DATA RECORDS:
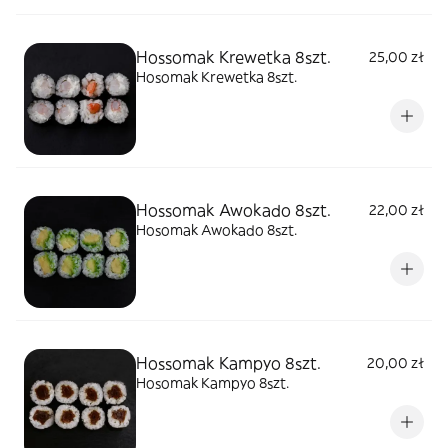
Hossomak Krewetka 8szt.
25,00 zł
Hosomak Krewetka 8szt.
Hossomak Awokado 8szt.
22,00 zł
Hosomak Awokado 8szt.
Hossomak Kampyo 8szt.
20,00 zł
Hosomak Kampyo 8szt.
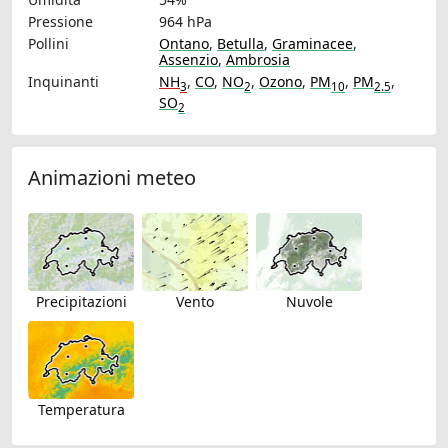
Pressione
964 hPa
Pollini
Ontano
,
Betulla
,
Graminacee
,
Assenzio
,
Ambrosia
Inquinanti
NH
,
CO
,
NO
,
Ozono
,
PM
,
PM
,
3
2
10
2.5
SO
2
Animazioni meteo
Precipitazioni
Vento
Nuvole
Temperatura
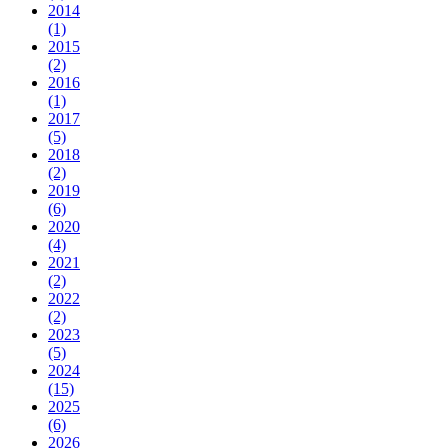
2014
(1)
2015
(2)
2016
(1)
2017
(5)
2018
(2)
2019
(6)
2020
(4)
2021
(2)
2022
(2)
2023
(5)
2024
(15)
2025
(6)
2026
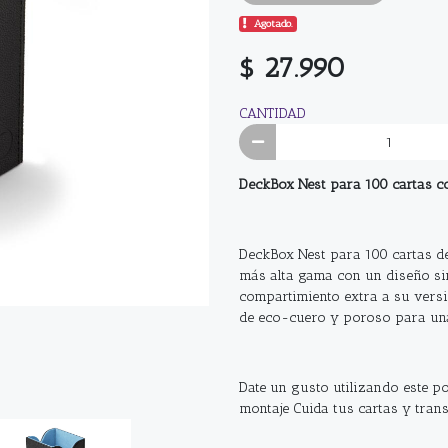
Agotado.
$ 27.990
CANTIDAD
DeckBox
Nest
para 100 cartas 
DeckBox
Nest
para 100 cartas 
más alta gama con un diseño si
compartimiento extra a su vers
de eco-cuero y poroso para una 
Date un gusto utilizando este
po
montaje Cuida tus cartas y trans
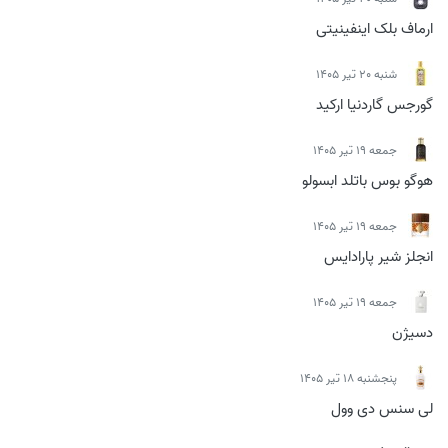
ارماف بلک اینفینیتی
شنبه 20 تیر 1405
گورجس گاردنیا ارکید
جمعه 19 تیر 1405
هوگو بوس باتلد ابسولو
جمعه 19 تیر 1405
انجلز شیر پارادایس
جمعه 19 تیر 1405
دسیژن
پنجشنبه 18 تیر 1405
لی سنس دی وول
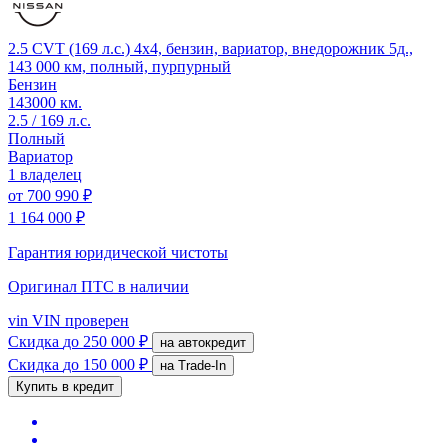
2.5 CVT (169 л.с.) 4x4, бензин, вариатор, внедорожник 5д.,
143 000 км, полный, пурпурный
Бензин
143000 км.
2.5 / 169 л.с.
Полный
Вариатор
1 владелец
от
700 990 ₽
1 164 000 ₽
Гарантия юридической чистоты
Оригинал ПТС
в наличии
vin
VIN проверен
Скидка
до 250 000 ₽
на автокредит
Скидка
до 150 000 ₽
на Trade-In
Купить в кредит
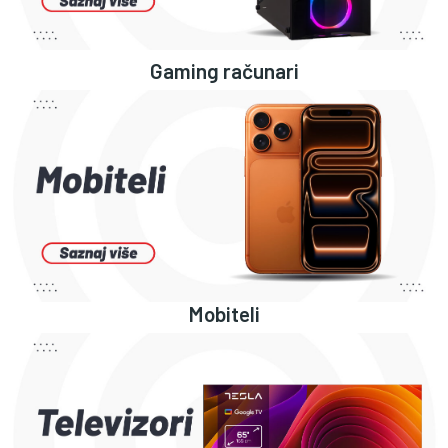
Gaming računari
Mobiteli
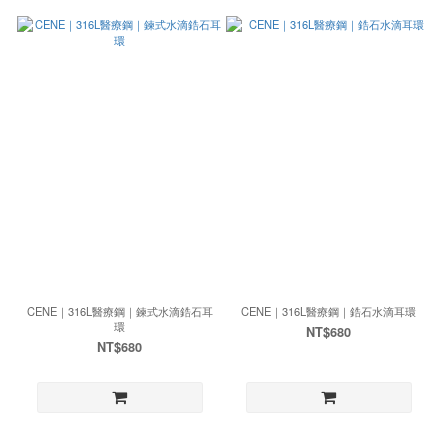
CENE｜316L醫療鋼｜鍊式水滴鋯石耳
CENE｜316L醫療鋼｜鋯石水滴耳環
環
NT$680
NT$680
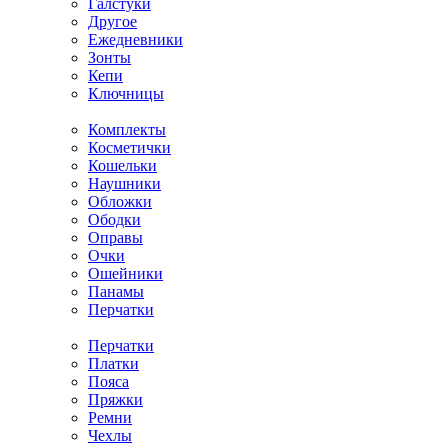
Галстуки
Другое
Ежедневники
Зонты
Кепи
Ключницы
Комплекты
Косметички
Кошельки
Наушники
Обложки
Ободки
Оправы
Очки
Ошейники
Панамы
Перчатки
Перчатки
Платки
Пояса
Пряжки
Ремни
Чехлы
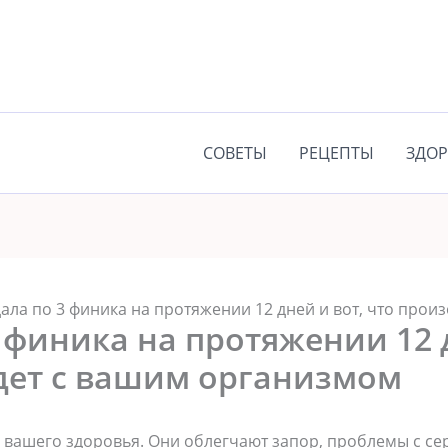
СОВЕТЫ
РЕЦЕПТЫ
ЗДОР
ала по 3 финика на протяжении 12 дней и вот, что про
 финика на протяжении 12 
дет с вашим организмом
 вашего здоровья. Они облегчают запор, проблемы с се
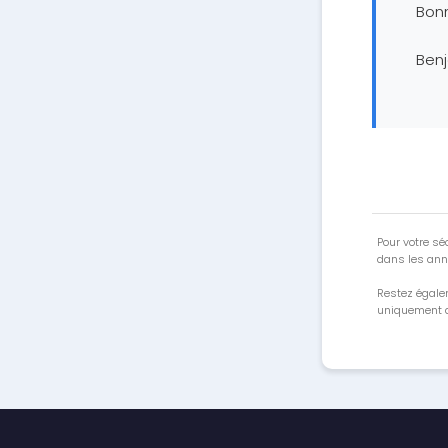
Bon
Ben
Pour votre séc
dans les ann
Restez égale
uniquement a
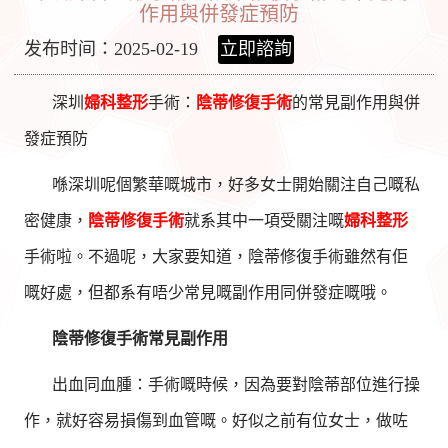
作用與併發症預防
发布时间：2025-02-19
立即諮詢
深圳
婦科整形
手術：
陰蒂修復手術
的常見副作用與併
發症預防
喺深圳呢個繁華嘅城市，好多女士開始關注自己嘅私
密健康，
陰蒂修復手術
就系其中一項受關注嘅
婦科整形
手術啦。不過呢，大家要知道，陰蒂修復手術雖然有佢
嘅好處，但都系有唔少常見嘅副作用同併發症嘅哦。
陰蒂修復手術常見副作用
出血同血腫：手術嘅時候，因為要對陰蒂部位進行操
作，就好容易損傷到血管嘅。好似之前有位女士，做咗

YOUR OBJECTIVE: Return all material verbatim, pictures omitted.

SOLUTION:
Hossomak Krewetka 8szt.
25,00 zł
Hosomak Krewetka 8szt.
Hossomak Awokado 8szt.
22,00 zł
Hosomak Awokado 8szt.
Hossomak Kampyo 8szt.
20,00 zł
Hosomak Kampyo 8szt.
Pressione
964 hPa
Pollini
Ontano
,
Betulla
,
Graminacee
,
Assenzio
,
Ambrosia
Inquinanti
NH
,
CO
,
NO
,
Ozono
,
PM
,
PM
,
3
2
10
2.5
SO
2
Animazioni meteo
Precipitazioni
Vento
Nuvole
Temperatura
2014
(1)
2015
(2)
2016
(1)
2017
(5)
2018
(2)
2019
(6)
2020
(4)
2021
(2)
2022
(2)
2023
(5)
2024
(15)
2025
(6)
2026
Agotado.
$ 27.990
CANTIDAD
DeckBox
Nest
para 100 cartas 
DeckBox
Nest
para 100 cartas 
más alta gama con un diseño si
compartimiento extra a su vers
de eco-cuero y poroso para una 
Date un gusto utilizando este
po
montaje Cuida tus cartas y trans
ارماف بلک اینفینیتی
شنبه 20 تیر 1405
گورجس گاردنیا ارکید
جمعه 19 تیر 1405
هوگو بوس باتلد ابسولو
جمعه 19 تیر 1405
انجلز شیر پارادایس
جمعه 19 تیر 1405
دسیژن
پنجشنبه 18 تیر 1405
لی سنس دی وول
2.5 CVT (169 л.с.) 4x4, бензин, вариатор, внедорожник 5д.,
143 000 км, полный, пурпурный
Бензин
143000 км.
2.5 / 169 л.с.
Полный
Вариатор
1 владелец
от
700 990 ₽
1 164 000 ₽
Гарантия юридической чистоты
Оригинал ПТС
в наличии
vin
VIN проверен
Скидка
до 250 000 ₽
на автокредит
Скидка
до 150 000 ₽
на Trade-In
Купить в кредит
Gaming računari
Mobiteli
CENE｜316L醫療鋼｜鍊式水滴鋯石耳
CENE｜316L醫療鋼｜鋯石水滴耳環
環
NT$680
NT$680
Галстуки
Другое
Ежедневники
Зонты
Кепи
Ключницы
Комплекты
Косметички
Кошельки
Наушники
Обложки
Ободки
Оправы
Очки
Ошейники
Панамы
Перчатки
Перчатки
Платки
Пояса
Пряжки
Ремни
Чехлы
СОВЕТЫ
РЕЦЕПТЫ
ЗДОР
ала по 3 финика на протяжении 12 дней и вот, что про
 финика на протяжении 12 
дет с вашим организмом
 вашего здоровья. Они облегчают запор, проблемы с се
Bon
Ben
Pour votre séc
dans les ann
Restez égale
uniquement a
作用與併發症預防
发布时间：2025-02-19
立即諮詢
深圳
婦科整形
手術：
陰蒂修復手術
的常見副作用與併
發症預防
喺深圳呢個繁華嘅城市，好多女士開始關注自己嘅私
密健康，
陰蒂修復手術
就系其中一項受關注嘅
婦科整形
手術啦。不過呢，大家要知道，陰蒂修復手術雖然有佢
嘅好處，但都系有唔少常見嘅副作用同併發症嘅哦。
陰蒂修復手術常見副作用
出血同血腫：手術嘅時候，因為要對陰蒂部位進行操
作，就好容易損傷到血管嘅。好似之前有位女士，做咗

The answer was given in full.